=== DATA EXTRACT ===

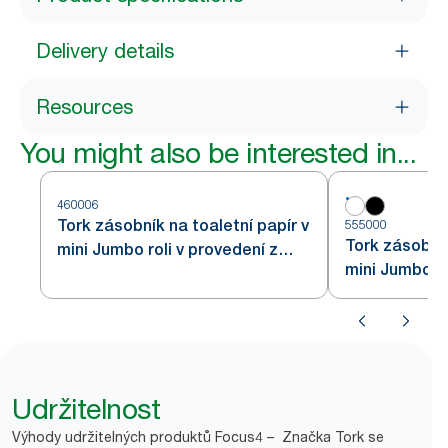
Delivery details
Resources
You might also be interested in...
460006
Tork zásobník na toaletní papír v
555000
Tork zásobník
mini Jumbo roli v provedení z
mini Jumbo rol
nerezové oceli T2
Udržitelnost
Výhody udržitelných produktů Focus4 – Značka Tork se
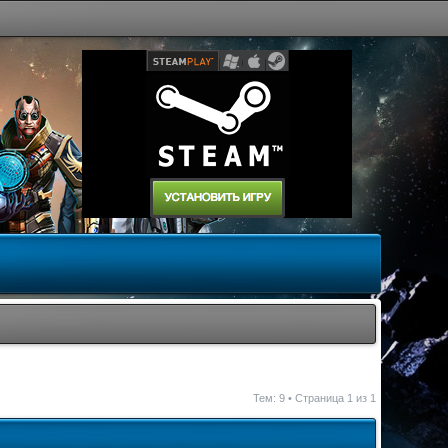
Тем: 9 • Страница
1
из
1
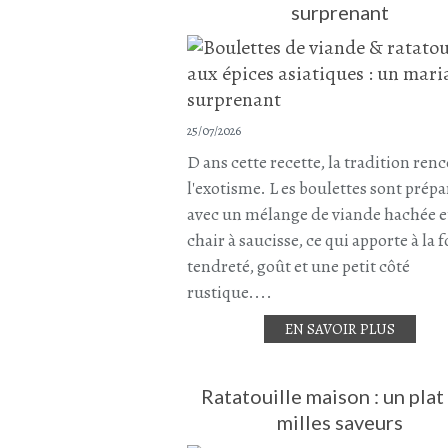
surprenant
25/07/2026
D ans cette recette, la tradition ren
l'exotisme. L es boulettes sont prépa
avec un mélange de viande hachée e
chair à saucisse, ce qui apporte à la f
tendreté, goût et une petit côté
rustique....
EN SAVOIR PLUS
Ratatouille maison : un plat
milles saveurs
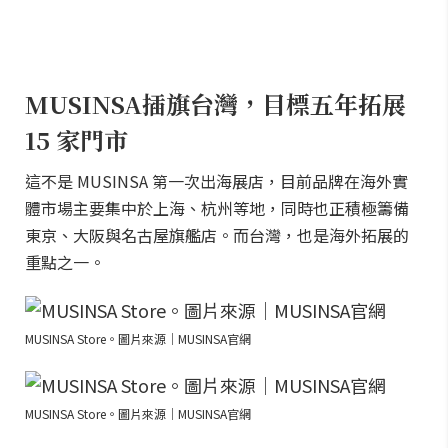
MUSINSA插旗台灣，目標五年拓展
15 家門市
這不是 MUSINSA 第一次出海展店，目前品牌在海外實
體市場主要集中於上海、杭州等地，同時也正積極籌備
東京、大阪與名古屋旗艦店。而台灣，也是海外拓展的
重點之一。
MUSINSA Store。圖片來源｜MUSINSA官網
MUSINSA Store。圖片來源｜MUSINSA官網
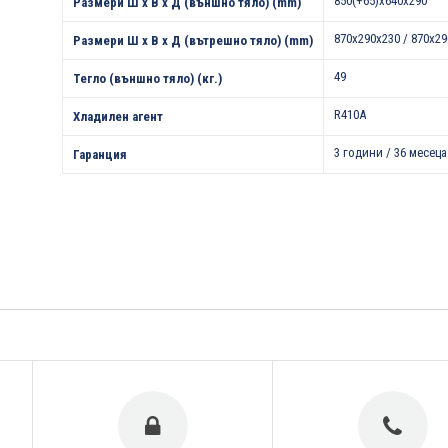
850(+65)x640x290
Размери Ш х В х Д (външно тяло) (mm)
870x290x230 / 870x2
Размери Ш х В х Д (вътрешно тяло) (mm)
49
Тегло (външно тяло) (кг.)
R410A
Хладилен агент
3 години / 36 месеца
Гаранция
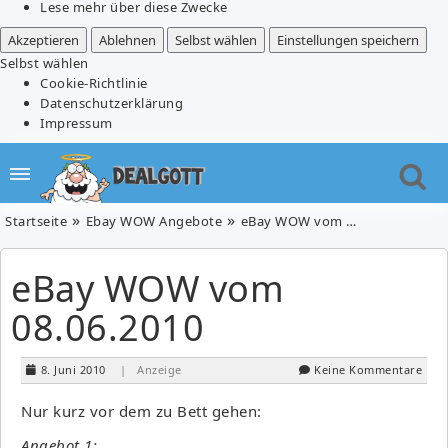
Lese mehr über diese Zwecke
Akzeptieren
Ablehnen
Selbst wählen
Einstellungen speichern
Selbst wählen
Cookie-Richtlinie
Datenschutzerklärung
Impressum
Startseite
Ebay WOW Angebote
eBay WOW vom 08.06.2010
eBay WOW vom
08.06.2010
8. Juni 2010
| Anzeige
Keine Kommentare
Nur kurz vor dem zu Bett gehen:
Angebot 1:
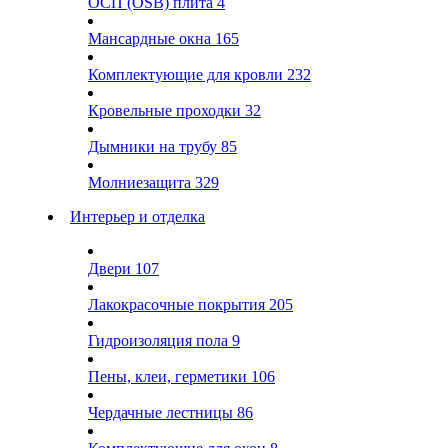
ОСП (OSB) плита
4
Мансардные окна
165
Комплектующие для кровли
232
Кровельные проходки
32
Дымники на трубу
85
Молниезащита
329
Интерьер и отделка
Двери
107
Лакокрасочные покрытия
205
Гидроизоляция пола
9
Пены, клеи, герметики
106
Чердачные лестницы
86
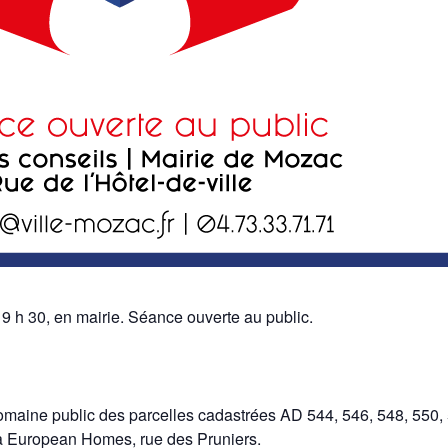
19 h 30, en mairie. Séance ouverte au public.
omaine public des parcelles cadastrées AD 544, 546, 548, 550, 
à European Homes, rue des Pruniers.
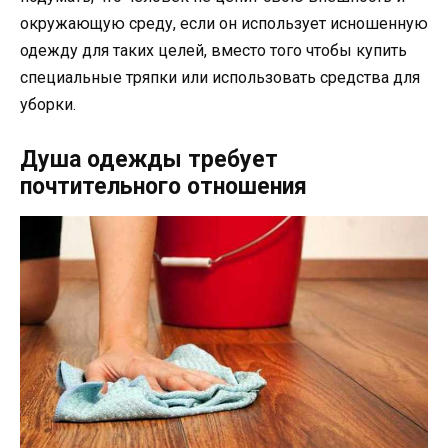
окружающую среду, если он использует исношенную
одежду для таких целей, вместо того чтобы купить
специальные тряпки или использовать средства для
уборки.
Душа одежды требует
почтительного отношения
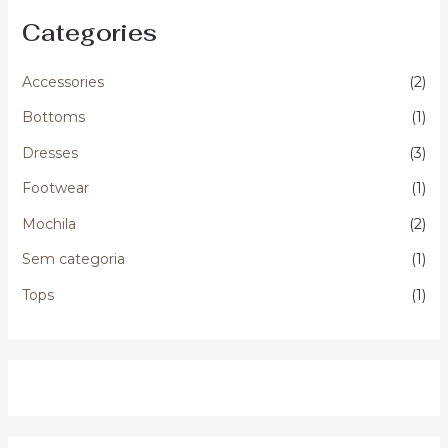
Categories
Accessories
(2)
Bottoms
(1)
Dresses
(3)
Footwear
(1)
Mochila
(2)
Sem categoria
(1)
Tops
(1)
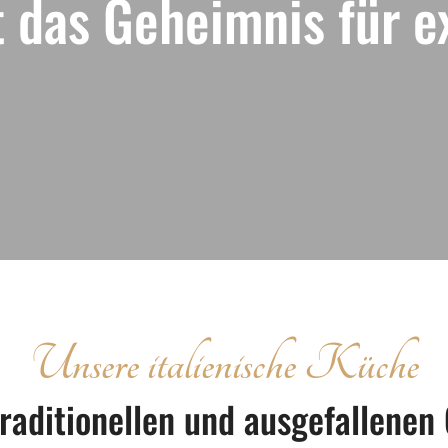
t das Geheimnis für e
Unsere italienische Küche
traditionellen und ausgefallene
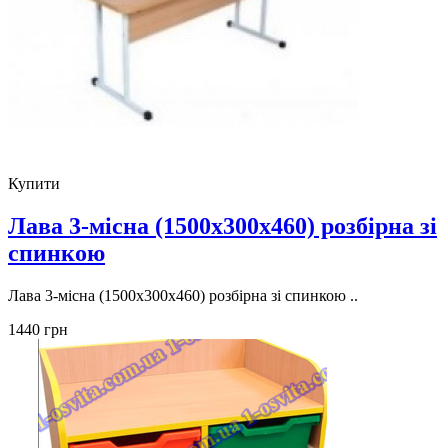
Купити
Лава 3-місна (1500х300х460) розбірна зі
спинкою
Лава 3-місна (1500х300х460) розбірна зі спинкою ..
1440 грн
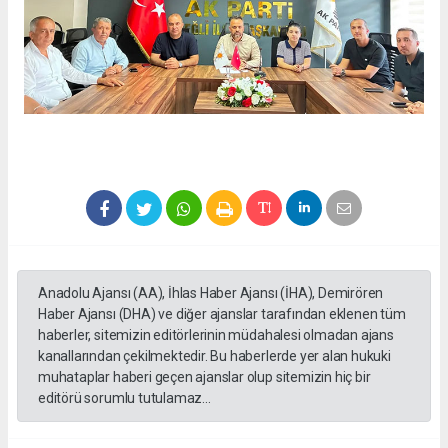
Anadolu Ajansı (AA), İhlas Haber Ajansı (İHA), Demirören
Haber Ajansı (DHA) ve diğer ajanslar tarafından eklenen tüm
haberler, sitemizin editörlerinin müdahalesi olmadan ajans
kanallarından çekilmektedir. Bu haberlerde yer alan hukuki
muhataplar haberi geçen ajanslar olup sitemizin hiç bir
editörü sorumlu tutulamaz...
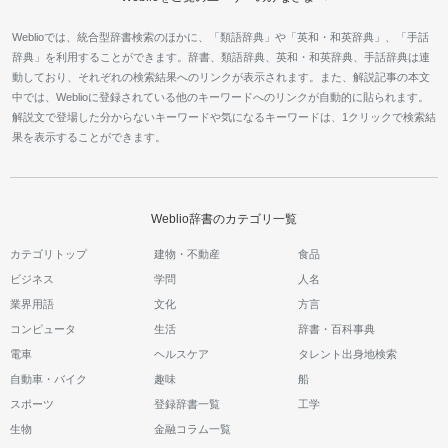
Weblioでは、統合型辞書検索のほかに、「類語辞典」や「英和・和英辞典」、「手話
辞典」を利用することができます。辞書、類語辞典、英和・和英辞典、手話辞典は連
動しており、それぞれの検索結果へのリンクが表示されます。また、解説記事の本文
中では、Weblioに登録されている他のキーワードへのリンクが自動的に貼られます。
解説文で登場した分からないキーワードや気になるキーワードは、1クリックで検索結
果を表示することができます。
Weblio辞書のカテゴリ一覧
カテゴリトップ
建物・不動産
食品
ビジネス
学問
人名
業界用語
文化
方言
コンピュータ
生活
辞書・百科事典
電車
ヘルスケア
タレント出身地検索
自動車・バイク
趣味
船
スポーツ
登録辞書一覧
工学
生物
金融コラム一覧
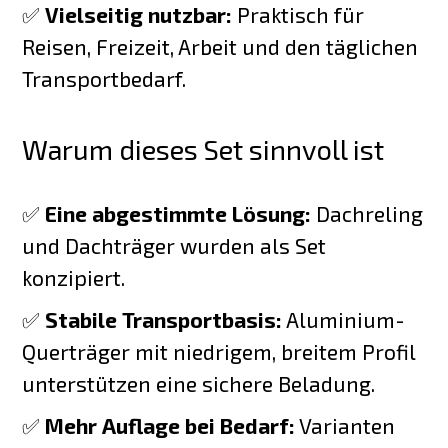
✅
Vielseitig nutzbar:
Praktisch für
Reisen, Freizeit, Arbeit und den täglichen
Transportbedarf.
Warum dieses Set sinnvoll ist
✅
Eine abgestimmte Lösung:
Dachreling
und Dachträger wurden als Set
konzipiert.
✅
Stabile Transportbasis:
Aluminium-
Querträger mit niedrigem, breitem Profil
unterstützen eine sichere Beladung.
✅
Mehr Auflage bei Bedarf:
Varianten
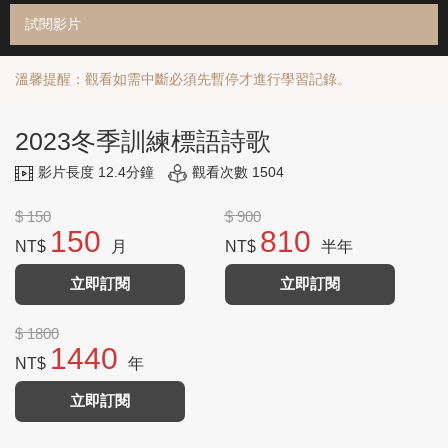
試閱影片
溫馨提醒：觀看如需中斷必須先暫停才進行學習記錄。
2023冬季訓練標語詩歌
影片長度 12.4分鐘
觀看次數 1504
$ 150
$ 900
150
810
NT$
月
NT$
半年
立即訂閱
立即訂閱
$ 1800
1440
NT$
年
立即訂閱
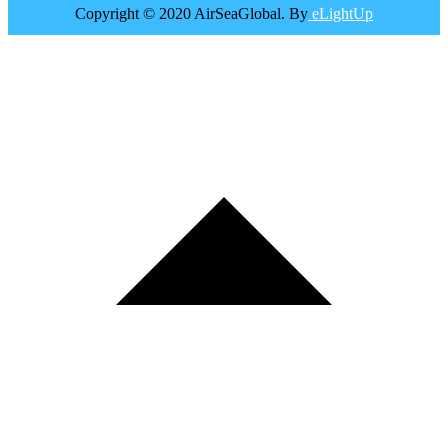
Copyright © 2020 AirSeaGlobal. By
eLightUp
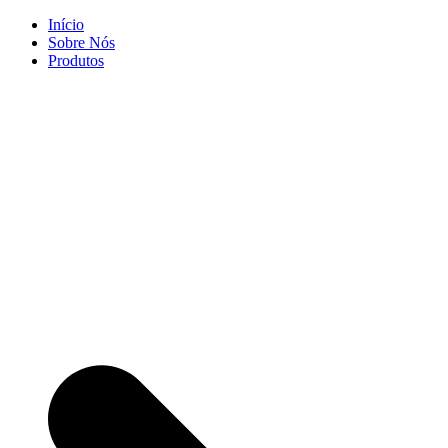
Skip
Início
to
Sobre Nós
content
Produtos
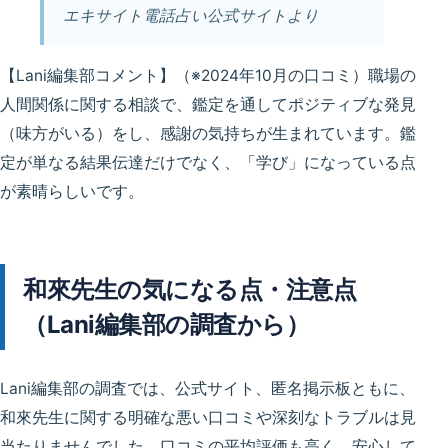
エキサイト電話占い公式サイトより
【Lani編集部コメント】
（※2024年10月の口コミ）職場の
人間関係に関する相談で、鑑定を通してポジティブな発見
（味方がいる）をし、感謝の気持ちが生まれています。鑑
定が単なる結果伝達だけでなく、「学び」になっている点
が素晴らしいです。
和來先生の気になる点・注意点
（Lani編集部の調査から）
Lani編集部の調査では、公式サイト、匿名掲示板ともに、
和來先生に関する明確な悪い口コミや深刻なトラブルは
見
当たりませんでした
。口コミの平均評価も高く、安心して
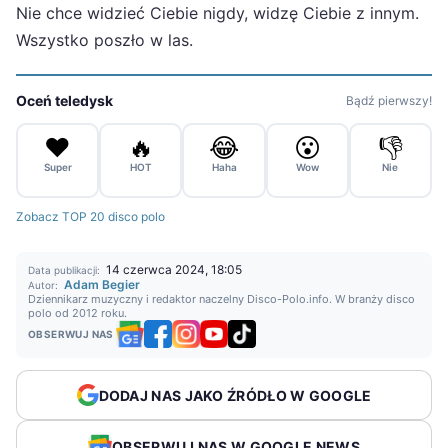
Nie chce widzieć Ciebie nigdy, widzę Ciebie z innym.
Wszystko poszło w las.
Oceń teledysk
Bądź pierwszy!
❤️
🔥
😂
😮
👎
Super
HOT
Haha
Wow
Nie
Zobacz TOP 20 disco polo
14 czerwca 2024, 18:05
Data publikacji:
Adam Begier
Autor:
Dziennikarz muzyczny i redaktor naczelny Disco-Polo.info. W branży disco
polo od 2012 roku.
OBSERWUJ NAS
DODAJ NAS JAKO ŹRÓDŁO W GOOGLE
OBSERWUJ NAS W GOOGLE NEWS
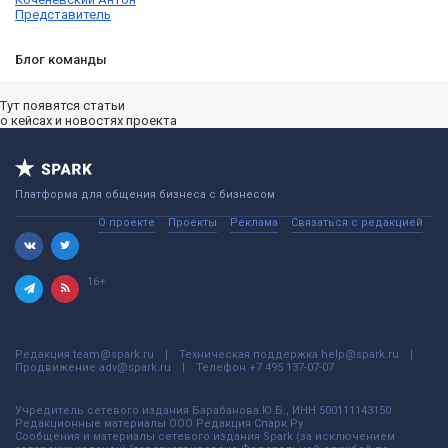
Представитель
Блог команды
Тут появятся статьи
о кейсах и новостях проекта
Платформа для общения бизнеса с бизнесом
О проекте
Проекты
Реклама
Связаться с редакцией
16+
Редакция
team@spark.ru
Техническая поддержка
help@spark.ru
Продвижение
adv@spark.ru
Телефон
+7 495 137-07-07
Учредитель сетевого издания Барабанова.Ю.Б., ИНН 500111143150
Редакционные материалы ООО Редакция Спарк Ру
Сообщения и материалы сетевого издания Spark (за исключением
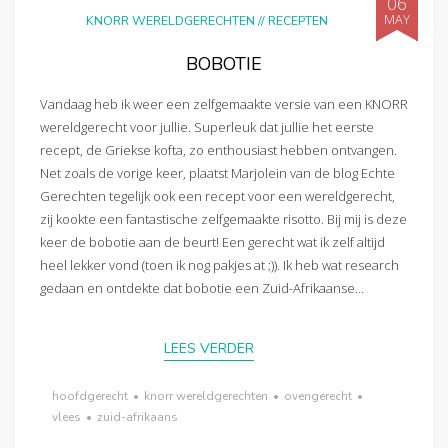
06
MAY
KNORR WERELDGERECHTEN
//
RECEPTEN
BOBOTIE
Vandaag heb ik weer een zelfgemaakte versie van een KNORR
wereldgerecht voor jullie. Superleuk dat jullie het eerste
recept, de Griekse kofta, zo enthousiast hebben ontvangen.
Net zoals de vorige keer, plaatst Marjolein van de blog Echte
Gerechten tegelijk ook een recept voor een wereldgerecht,
zij kookte een fantastische zelfgemaakte risotto. Bij mij is deze
keer de bobotie aan de beurt! Een gerecht wat ik zelf altijd
heel lekker vond (toen ik nog pakjes at ;)). Ik heb wat research
gedaan en ontdekte dat bobotie een Zuid-Afrikaanse...
LEES VERDER
hoofdgerecht
•
knorr wereldgerechten
•
ovengerecht
•
vlees
•
zuid-afrikaans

===

# WHAT YOU SHOULD DO
Look through the listing above and count the lines where the string "тяло" appears. Report the number only.

# ANSWER TO THIS PROBLEM
3